There have been some threats and disputes coming from these new operations, some of which are quite big. Some of the growers have made a sort of "show of force" by firing off automatic weapons on their property. Among other things, including some direct threats. Many of the neighbors are very intimidated, and aren't sure what to do. Lots are talking about getting guns and protecting themselves. Some already have guns. The local Sheriffs are involved, but there is only so much they can do at this point. So the community is sort of on its own when it comes to day to day life. So where does this all lead in the long run? What kind of "society" do they end up with if everyone gets a gun and everything comes down to protecting their way of life via the use of force? Is that freedom? Well, I don't know. It doesn't sound like it to me. Many people are worried, scared, and fearful of what might happen if something goes wrong.
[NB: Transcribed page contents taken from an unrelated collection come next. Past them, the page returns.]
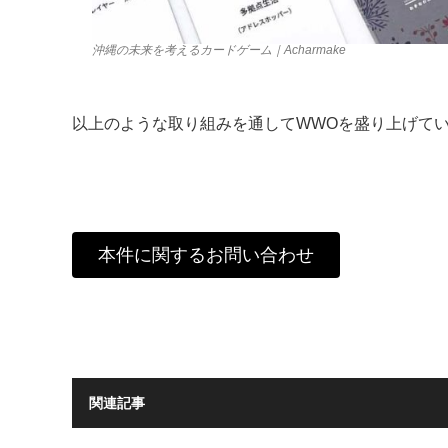
沖縄の未来を考えるカードゲーム｜Acharmake
以上のような取り組みを通してWWOを盛り上げて
本件に関するお問い合わせ
関連記事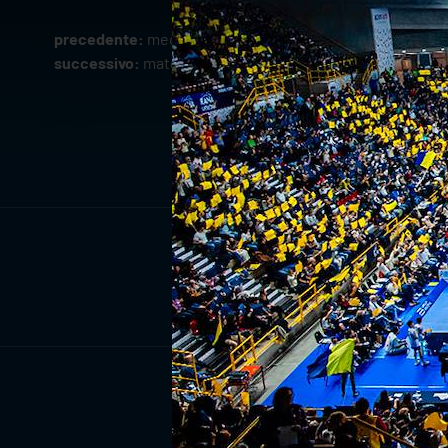
precedente:
mediaprint è media partner di verona volle
successivo:
match analysis: itas trentino-rana verona i
ISCRIV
Some folks sound downright paranoid. So they all have their guns. I have a two year old kid and the idea that everyone needs to be walking around with a gun to feel safe (and impose some sort of order) seems like the exact opposite of freedom. The social order has some serious problems, if you ask me, when a situation starts devolving to this point.

Maybe I agree with Steven Gardiner (above), when he writes, "armed struggle is a dreadful, awful, terrible idea that is, at times, very slightly less dreadful than the alternative—allowing the undefended, unarmed, and otherwise unprepared to become unacknowledged collateral damage." Maybe.